*Passage for review*
News & Reviews News Wire Remembering 9/11 NEWSWIRE

Remembering 9/11 NEWSWIRE

By Angela Cotey | September 11, 2017

| Last updated on November 3, 2020

Two passengers and an NJ Transit engineer recall what they saw and heard on the trains they rode immediately following 2001 terrorist attacks

Email Newsletter

Get the newest photos, videos, stories, and more from Trains.com brands. Sign-up for email today!

911Lead
PATH Car No. 143: A survivor of the terrorist attacks on the World Trade Center in New York on Sept. 11, 2001.
Ralph Spielman
911Secondary
An emergency sign inside Car No. 143. Planners could not have envisioned the emergency passengers in this car might have had to endure. Fortunately, the train this car was in was ordered stopped. No passengers were on board at the time it was buried in rubble.
Ralph Spielman
NEW YORK — Looking at it, PATH Car No. 143 seems a little beat up. Chances are good that you’ve seen railroad equipment that’s been in a wreck.

Maybe this Port Authority Trans Hudson PA-1 car was sideswiped by an errant freight car load on the stretch in New Jersey between Jersey City and Harrison.

Only, it wasn’t.

At 8:46 a.m., Sept. 11, 2001, the North Tower of the World Trade Center was the target of a hijacked American Airlines flight No. 11 passenger jet that flew right into the middle of it. Seventeen minutes later, United Airlines No. 175 flew into the South Tower.

At the base of the World Trade Center complex was the PATH World Trade Center Station, a looped endpoint for trains coming in from and going to Newark and Hoboken, N.J. Just before the United flight crashed, PATH operations managers halted all service in and out of the World Trade Center. At that time, 35 trains were operating over the Port Authority System. Certain estimates say the shut down saved hundreds, perhaps thousands of lives. At 10:45 a.m., all trains on the PATH system were halted, even the ones that did not go to the World Trade Center.

And No. 143? When the towers collapsed, there was one train left in the station — a Hoboken bound train — after managers decided to keep it there and not run it, given the danger posed by the burning, collapsing towers above.

*Activities*
1. Duplicate the part of the article starting at "At 8:46 a.m., Sept." and ending at "the South Tower.".
2. In the records, set down the lines starting at the line that contains "I'd like to" and ending at the end of the records.
The article and the records have no connection to each other.

*Listed records*
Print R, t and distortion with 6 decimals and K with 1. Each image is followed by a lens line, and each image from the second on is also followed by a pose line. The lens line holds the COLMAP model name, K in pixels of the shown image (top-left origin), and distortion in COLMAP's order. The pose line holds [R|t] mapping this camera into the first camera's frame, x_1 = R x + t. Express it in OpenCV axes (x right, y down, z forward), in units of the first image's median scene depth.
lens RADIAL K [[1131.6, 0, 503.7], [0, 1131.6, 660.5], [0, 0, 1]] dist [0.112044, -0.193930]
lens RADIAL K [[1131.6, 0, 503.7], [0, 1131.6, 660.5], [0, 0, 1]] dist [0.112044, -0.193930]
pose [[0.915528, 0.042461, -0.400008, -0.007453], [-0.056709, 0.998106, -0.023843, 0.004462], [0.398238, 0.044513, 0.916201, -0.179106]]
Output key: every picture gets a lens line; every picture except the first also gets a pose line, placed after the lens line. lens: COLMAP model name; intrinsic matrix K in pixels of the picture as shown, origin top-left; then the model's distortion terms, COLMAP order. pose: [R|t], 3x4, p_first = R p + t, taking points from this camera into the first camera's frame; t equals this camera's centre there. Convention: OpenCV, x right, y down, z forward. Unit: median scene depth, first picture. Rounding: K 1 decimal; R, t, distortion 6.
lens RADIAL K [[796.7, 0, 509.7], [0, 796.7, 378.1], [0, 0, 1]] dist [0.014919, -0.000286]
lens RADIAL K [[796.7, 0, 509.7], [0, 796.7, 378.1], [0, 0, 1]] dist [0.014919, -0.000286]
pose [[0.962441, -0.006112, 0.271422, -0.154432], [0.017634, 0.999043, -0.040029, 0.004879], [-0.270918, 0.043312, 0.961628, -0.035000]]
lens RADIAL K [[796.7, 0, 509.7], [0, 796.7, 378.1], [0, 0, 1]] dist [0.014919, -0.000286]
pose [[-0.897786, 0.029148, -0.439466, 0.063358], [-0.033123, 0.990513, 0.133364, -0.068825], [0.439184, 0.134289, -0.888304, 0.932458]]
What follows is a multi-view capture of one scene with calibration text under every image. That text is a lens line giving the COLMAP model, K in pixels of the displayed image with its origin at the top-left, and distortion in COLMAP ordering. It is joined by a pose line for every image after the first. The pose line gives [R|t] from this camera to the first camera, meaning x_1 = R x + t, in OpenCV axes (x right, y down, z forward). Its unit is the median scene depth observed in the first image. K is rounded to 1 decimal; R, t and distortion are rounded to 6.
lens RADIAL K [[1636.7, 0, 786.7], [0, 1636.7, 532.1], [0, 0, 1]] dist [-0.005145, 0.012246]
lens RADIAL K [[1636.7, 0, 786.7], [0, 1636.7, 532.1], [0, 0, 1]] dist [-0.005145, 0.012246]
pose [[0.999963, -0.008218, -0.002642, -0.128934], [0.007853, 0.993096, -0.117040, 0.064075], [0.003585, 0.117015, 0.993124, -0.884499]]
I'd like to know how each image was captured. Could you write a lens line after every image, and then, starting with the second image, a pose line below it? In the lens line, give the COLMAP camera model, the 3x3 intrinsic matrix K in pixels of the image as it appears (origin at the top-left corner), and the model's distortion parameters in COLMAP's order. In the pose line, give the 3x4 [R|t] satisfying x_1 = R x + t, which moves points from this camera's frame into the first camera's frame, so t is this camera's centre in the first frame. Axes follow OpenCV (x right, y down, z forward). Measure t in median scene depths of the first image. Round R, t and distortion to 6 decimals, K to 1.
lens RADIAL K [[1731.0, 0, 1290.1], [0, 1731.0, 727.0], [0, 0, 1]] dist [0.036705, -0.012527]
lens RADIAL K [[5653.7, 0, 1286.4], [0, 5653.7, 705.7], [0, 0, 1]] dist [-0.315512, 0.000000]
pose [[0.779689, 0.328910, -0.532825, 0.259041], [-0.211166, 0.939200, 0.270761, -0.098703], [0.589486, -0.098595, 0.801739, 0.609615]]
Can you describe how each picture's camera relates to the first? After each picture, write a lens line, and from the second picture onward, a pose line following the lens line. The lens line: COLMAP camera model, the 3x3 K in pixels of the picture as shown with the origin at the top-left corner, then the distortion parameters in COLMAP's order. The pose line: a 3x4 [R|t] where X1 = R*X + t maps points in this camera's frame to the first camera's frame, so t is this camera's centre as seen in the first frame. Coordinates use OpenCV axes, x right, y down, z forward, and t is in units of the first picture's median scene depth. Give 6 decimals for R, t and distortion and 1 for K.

*Answer list*
1.
At 8:46 a.m., Sept. 11, 2001, the North Tower of the World Trade Center was the target of a hijacked American Airlines flight No. 11 passenger jet that flew right into the middle of it. Seventeen minutes later, United Airlines No. 175 flew into the South Tower.

2.
I'd like to know how each image was captured. Could you write a lens line after every image, and then, starting with the second image, a pose line below it? In the lens line, give the COLMAP camera model, the 3x3 intrinsic matrix K in pixels of the image as it appears (origin at the top-left corner), and the model's distortion parameters in COLMAP's order. In the pose line, give the 3x4 [R|t] satisfying x_1 = R x + t, which moves points from this camera's frame into the first camera's frame, so t is this camera's centre in the first frame. Axes follow OpenCV (x right, y down, z forward). Measure t in median scene depths of the first image. Round R, t and distortion to 6 decimals, K to 1.
lens RADIAL K [[1731.0, 0, 1290.1], [0, 1731.0, 727.0], [0, 0, 1]] dist [0.036705, -0.012527]
lens RADIAL K [[5653.7, 0, 1286.4], [0, 5653.7, 705.7], [0, 0, 1]] dist [-0.315512, 0.000000]
pose [[0.779689, 0.328910, -0.532825, 0.259041], [-0.211166, 0.939200, 0.270761, -0.098703], [0.589486, -0.098595, 0.801739, 0.609615]]
Can you describe how each picture's camera relates to the first? After each picture, write a lens line, and from the second picture onward, a pose line following the lens line. The lens line: COLMAP camera model, the 3x3 K in pixels of the picture as shown with the origin at the top-left corner, then the distortion parameters in COLMAP's order. The pose line: a 3x4 [R|t] where X1 = R*X + t maps points in this camera's frame to the first camera's frame, so t is this camera's centre as seen in the first frame. Coordinates use OpenCV axes, x right, y down, z forward, and t is in units of the first picture's median scene depth. Give 6 decimals for R, t and distortion and 1 for K.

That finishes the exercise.